4. Tell another human being how you’re feeling.

Depression lies to me over and over about how hopeless my future is and how little I’m worth. For many years, I kept that suffering to myself. I allowed those thoughts to calcify into beliefs because I didn’t tell anyone about them, which means my disease was my judge, jury, and executioner. No one knew what I went through, so no one could provide the checks and balances I needed to realize that the ideas my depression was feeding me were inaccurate.

Ever since I started blogging, those diseased, concrete thoughts have started to dissolve. Every day, my readers give me feedback that my pain is valid and there’s hope for me. But you don’t have to share your depression with the whole world to find affirmation for your struggles. Even the simplest statement like “I feel sad” can go a long way toward giving you relief when you share it with just one other person.

5. For goodness’ sake, do something you enjoy.

Don’t forget to live while you’re trying to survive. I understand only too well that finding the motivation and energy to have fun while you’re depressed can be extremely challenging, but even if you think you won’t like it, do something you usually enjoy anyway. You don’t have to go into it thinking you’ll have the time of your life; if you’re depressed, you probably won’t. In fact, it may have no positive effect on your mood whatsoever. But you know what definitely won’t have a positive effect on your mood? Staying in bed all day ruminating on upsetting things. At least if you’re engaging with an activity, you stand a chance of sparking your passions back to life, at least a little bit. Depression might tell you that nothing will get better if you pick up your favorite hobby, or write to that friend, or walk around the block, but there’s a good chance it’s lying. Just because you anticipate that you won’t enjoy doing something doesn’t mean it won’t turn out to be just the slightest bit fun.   

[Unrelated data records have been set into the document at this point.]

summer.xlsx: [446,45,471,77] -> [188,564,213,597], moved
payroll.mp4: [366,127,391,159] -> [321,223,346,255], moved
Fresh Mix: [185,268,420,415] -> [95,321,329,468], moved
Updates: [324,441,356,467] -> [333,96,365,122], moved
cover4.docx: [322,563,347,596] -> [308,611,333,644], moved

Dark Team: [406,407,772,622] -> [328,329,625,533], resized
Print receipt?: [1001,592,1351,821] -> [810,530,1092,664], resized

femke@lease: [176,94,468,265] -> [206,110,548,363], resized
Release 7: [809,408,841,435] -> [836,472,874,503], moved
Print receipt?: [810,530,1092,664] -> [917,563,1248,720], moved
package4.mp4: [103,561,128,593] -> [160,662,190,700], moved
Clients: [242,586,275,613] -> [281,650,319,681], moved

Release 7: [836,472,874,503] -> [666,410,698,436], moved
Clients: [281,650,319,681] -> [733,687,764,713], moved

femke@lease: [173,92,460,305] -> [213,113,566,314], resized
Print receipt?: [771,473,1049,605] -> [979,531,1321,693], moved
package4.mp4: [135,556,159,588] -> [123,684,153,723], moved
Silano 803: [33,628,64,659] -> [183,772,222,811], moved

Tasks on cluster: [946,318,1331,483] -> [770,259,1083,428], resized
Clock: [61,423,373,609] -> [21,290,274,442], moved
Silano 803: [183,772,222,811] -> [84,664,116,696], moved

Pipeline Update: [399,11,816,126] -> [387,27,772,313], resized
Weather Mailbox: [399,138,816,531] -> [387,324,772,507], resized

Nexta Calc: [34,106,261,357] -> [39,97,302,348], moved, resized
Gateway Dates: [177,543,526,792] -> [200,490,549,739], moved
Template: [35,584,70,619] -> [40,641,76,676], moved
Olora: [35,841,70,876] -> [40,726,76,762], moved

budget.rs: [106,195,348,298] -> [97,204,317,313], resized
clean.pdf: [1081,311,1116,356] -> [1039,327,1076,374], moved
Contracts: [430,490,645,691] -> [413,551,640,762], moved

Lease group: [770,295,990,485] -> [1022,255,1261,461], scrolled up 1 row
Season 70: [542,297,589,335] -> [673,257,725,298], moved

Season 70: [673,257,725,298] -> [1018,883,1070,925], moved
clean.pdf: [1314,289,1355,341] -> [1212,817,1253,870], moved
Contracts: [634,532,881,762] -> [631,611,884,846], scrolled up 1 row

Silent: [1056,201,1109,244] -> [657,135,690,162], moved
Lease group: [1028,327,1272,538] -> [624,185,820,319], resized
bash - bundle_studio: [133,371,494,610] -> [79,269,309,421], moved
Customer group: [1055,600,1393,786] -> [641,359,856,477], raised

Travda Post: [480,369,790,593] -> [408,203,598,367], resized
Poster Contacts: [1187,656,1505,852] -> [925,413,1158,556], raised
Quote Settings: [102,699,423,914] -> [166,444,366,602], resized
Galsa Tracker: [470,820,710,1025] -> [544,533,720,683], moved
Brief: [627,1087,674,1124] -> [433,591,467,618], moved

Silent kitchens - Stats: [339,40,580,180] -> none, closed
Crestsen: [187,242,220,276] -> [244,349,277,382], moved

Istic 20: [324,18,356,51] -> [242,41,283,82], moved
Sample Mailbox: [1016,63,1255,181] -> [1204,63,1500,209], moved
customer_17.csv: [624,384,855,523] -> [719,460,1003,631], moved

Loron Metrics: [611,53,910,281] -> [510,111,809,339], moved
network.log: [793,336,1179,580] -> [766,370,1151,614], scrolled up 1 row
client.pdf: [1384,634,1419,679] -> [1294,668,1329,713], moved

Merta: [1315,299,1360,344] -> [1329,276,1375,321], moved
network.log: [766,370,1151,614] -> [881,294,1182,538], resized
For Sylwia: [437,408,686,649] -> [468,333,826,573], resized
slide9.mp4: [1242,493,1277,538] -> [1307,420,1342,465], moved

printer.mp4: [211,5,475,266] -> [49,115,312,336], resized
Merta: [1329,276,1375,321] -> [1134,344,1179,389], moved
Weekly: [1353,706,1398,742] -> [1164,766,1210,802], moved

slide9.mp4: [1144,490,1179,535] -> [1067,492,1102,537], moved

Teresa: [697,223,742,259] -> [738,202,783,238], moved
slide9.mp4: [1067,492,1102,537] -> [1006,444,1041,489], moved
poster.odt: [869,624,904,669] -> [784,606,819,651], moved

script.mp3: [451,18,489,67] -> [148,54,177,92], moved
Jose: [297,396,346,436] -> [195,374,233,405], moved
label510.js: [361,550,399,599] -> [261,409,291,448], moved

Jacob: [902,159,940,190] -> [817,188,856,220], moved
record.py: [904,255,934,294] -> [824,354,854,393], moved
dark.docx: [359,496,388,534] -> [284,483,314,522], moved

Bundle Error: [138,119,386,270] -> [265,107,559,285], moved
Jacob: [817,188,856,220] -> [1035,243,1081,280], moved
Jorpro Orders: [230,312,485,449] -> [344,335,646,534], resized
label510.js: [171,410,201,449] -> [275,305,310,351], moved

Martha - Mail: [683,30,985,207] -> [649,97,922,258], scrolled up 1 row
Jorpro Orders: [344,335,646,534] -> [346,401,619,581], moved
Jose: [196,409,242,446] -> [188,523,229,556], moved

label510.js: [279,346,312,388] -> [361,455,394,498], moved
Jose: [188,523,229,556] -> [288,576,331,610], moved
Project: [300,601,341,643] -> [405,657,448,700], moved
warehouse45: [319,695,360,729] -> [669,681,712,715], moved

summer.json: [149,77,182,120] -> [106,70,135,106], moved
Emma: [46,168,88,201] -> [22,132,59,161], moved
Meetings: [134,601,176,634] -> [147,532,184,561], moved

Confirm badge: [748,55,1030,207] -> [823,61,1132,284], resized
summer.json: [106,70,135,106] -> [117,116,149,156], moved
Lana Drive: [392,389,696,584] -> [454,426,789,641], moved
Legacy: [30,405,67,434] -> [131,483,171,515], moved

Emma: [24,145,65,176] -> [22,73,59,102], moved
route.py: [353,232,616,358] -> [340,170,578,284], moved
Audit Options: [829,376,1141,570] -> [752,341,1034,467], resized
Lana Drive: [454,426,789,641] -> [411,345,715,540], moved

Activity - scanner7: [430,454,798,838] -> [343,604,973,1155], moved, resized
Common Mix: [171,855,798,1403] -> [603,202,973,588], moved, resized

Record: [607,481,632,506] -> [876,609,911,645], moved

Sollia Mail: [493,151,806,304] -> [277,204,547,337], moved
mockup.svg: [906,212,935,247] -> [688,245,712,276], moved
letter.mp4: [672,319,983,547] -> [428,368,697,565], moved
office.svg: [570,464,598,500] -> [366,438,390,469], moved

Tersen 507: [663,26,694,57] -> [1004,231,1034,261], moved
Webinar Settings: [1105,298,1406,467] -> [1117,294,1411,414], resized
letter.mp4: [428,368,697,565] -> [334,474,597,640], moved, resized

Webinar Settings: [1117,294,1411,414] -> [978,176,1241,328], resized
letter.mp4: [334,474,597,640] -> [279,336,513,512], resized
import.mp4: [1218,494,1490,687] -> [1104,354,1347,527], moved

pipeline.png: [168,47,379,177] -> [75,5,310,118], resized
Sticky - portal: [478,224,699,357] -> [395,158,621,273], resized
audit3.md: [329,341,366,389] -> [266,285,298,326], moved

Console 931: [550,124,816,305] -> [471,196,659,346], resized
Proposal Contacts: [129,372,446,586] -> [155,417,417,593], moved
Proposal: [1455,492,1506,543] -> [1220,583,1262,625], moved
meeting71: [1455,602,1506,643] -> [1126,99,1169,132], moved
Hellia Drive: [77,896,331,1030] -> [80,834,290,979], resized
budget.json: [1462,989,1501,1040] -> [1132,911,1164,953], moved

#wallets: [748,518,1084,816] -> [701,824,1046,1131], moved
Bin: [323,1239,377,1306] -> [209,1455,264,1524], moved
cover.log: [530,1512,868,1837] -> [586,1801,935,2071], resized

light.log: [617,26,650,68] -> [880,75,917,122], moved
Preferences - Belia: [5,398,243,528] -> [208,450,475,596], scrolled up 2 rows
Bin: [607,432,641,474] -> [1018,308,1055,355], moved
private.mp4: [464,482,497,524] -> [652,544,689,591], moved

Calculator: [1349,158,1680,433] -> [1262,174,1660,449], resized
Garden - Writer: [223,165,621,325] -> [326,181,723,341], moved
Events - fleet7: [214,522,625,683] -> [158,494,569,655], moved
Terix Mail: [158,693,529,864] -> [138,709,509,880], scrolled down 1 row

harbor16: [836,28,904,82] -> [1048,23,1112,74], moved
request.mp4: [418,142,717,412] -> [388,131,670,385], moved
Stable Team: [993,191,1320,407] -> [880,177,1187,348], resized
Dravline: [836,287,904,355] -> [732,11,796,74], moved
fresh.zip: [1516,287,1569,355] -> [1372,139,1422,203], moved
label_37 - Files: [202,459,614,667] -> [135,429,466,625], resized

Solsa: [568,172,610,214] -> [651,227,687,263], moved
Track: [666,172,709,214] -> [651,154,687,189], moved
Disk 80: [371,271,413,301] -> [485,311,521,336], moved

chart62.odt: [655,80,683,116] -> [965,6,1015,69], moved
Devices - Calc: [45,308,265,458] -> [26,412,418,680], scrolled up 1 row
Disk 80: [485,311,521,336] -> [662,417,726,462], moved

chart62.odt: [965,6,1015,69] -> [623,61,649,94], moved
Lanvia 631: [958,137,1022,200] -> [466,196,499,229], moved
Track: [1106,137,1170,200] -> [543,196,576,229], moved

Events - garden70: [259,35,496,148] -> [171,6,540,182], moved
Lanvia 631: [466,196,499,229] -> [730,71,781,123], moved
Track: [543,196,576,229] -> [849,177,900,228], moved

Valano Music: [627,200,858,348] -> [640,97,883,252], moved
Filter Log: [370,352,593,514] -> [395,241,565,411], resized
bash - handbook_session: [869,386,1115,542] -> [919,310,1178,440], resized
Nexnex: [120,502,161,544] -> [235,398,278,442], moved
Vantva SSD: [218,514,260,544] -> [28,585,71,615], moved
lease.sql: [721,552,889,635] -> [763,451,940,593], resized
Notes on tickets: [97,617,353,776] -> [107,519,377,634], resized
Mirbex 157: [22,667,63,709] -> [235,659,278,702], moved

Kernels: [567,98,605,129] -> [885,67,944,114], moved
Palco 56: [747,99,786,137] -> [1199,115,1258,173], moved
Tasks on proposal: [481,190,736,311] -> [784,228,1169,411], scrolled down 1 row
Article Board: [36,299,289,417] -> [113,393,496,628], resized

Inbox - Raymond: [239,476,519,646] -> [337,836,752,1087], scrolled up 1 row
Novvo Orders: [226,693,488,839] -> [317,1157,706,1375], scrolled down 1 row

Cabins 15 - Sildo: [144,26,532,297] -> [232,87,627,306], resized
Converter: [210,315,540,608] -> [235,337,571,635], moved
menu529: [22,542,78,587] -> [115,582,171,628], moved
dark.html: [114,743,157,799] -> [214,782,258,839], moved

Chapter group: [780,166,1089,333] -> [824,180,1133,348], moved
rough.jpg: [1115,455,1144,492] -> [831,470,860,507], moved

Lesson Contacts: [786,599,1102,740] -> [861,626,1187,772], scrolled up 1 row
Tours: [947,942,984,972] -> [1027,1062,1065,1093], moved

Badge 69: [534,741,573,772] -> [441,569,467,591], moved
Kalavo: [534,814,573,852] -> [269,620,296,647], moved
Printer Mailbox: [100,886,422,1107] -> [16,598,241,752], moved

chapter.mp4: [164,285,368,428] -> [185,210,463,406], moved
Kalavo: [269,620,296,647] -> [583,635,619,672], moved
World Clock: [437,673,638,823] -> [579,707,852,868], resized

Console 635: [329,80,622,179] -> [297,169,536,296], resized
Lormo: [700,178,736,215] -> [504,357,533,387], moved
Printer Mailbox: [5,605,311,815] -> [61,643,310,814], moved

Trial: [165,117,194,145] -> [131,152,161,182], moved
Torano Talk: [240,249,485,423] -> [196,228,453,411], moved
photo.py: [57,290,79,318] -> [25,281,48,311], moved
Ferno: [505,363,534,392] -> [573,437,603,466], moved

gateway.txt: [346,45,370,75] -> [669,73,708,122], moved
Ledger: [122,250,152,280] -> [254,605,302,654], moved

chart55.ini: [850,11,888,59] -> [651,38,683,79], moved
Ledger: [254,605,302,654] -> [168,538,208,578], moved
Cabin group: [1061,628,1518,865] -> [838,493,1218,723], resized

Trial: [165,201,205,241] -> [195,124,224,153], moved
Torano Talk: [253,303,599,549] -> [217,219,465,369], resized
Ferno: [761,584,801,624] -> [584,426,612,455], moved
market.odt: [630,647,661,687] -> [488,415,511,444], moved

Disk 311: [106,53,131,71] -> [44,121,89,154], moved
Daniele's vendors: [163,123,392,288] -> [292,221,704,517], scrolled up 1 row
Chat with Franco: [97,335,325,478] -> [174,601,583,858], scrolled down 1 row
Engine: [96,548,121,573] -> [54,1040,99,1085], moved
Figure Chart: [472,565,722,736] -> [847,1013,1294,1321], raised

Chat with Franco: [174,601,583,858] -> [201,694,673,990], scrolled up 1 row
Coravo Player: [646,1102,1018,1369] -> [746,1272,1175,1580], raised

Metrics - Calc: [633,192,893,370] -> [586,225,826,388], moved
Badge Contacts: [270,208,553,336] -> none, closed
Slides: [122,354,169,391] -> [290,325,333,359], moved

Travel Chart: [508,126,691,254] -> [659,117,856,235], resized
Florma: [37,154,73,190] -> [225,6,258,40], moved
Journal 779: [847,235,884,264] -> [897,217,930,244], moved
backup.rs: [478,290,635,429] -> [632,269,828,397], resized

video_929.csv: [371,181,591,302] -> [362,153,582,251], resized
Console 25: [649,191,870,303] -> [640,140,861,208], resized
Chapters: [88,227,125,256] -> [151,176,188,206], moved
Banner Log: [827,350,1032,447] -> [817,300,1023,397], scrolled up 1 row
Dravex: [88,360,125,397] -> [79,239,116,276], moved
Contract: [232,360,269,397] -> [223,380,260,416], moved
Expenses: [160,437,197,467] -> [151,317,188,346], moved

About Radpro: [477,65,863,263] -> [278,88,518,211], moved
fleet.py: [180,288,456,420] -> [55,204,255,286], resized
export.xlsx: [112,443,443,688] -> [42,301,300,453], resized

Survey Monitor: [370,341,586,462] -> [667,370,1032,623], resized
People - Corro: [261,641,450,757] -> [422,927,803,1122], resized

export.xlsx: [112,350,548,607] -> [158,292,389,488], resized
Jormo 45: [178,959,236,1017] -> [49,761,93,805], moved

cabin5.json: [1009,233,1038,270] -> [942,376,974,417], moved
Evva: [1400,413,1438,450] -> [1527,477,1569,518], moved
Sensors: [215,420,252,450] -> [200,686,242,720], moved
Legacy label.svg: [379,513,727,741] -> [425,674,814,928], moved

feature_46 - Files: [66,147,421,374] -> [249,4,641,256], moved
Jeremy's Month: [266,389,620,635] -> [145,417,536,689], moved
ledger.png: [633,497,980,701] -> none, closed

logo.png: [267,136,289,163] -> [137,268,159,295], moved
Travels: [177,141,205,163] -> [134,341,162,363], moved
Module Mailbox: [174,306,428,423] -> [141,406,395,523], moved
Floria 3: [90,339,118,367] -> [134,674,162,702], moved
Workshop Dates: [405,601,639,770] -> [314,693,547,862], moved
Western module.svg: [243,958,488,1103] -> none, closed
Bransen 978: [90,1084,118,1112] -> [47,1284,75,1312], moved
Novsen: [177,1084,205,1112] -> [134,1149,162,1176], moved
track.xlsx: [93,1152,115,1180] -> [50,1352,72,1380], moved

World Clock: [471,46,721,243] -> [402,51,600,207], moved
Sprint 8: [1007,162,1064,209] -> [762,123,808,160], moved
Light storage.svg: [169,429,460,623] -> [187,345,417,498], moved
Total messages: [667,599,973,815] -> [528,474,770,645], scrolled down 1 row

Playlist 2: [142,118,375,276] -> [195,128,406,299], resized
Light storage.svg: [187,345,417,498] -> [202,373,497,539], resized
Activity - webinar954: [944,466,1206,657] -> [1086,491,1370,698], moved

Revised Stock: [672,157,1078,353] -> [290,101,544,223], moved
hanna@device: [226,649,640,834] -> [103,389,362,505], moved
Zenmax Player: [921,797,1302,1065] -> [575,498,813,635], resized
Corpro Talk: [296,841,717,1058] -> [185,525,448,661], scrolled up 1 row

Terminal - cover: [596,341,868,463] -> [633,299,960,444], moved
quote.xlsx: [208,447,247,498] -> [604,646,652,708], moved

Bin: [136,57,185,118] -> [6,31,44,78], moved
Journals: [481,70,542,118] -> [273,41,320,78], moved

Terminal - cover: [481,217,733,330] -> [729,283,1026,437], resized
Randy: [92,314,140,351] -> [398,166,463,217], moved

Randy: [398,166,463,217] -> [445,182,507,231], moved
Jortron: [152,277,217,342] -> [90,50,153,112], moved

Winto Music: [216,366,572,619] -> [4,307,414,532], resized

All of these techniques are intended to help relieve depressive symptoms quickly and on a daily basis. While none of them is likely to cure you permanently, they have all been recommended to me by professionals as helpful ways to lift some of the weight of depression at a moment’s notice. I have personally found each of them to be helpful because they are flexible, simple, and relatively low-risk. I have not yet won the war against my depression, but with these strategies I feel equipped to win the next battle.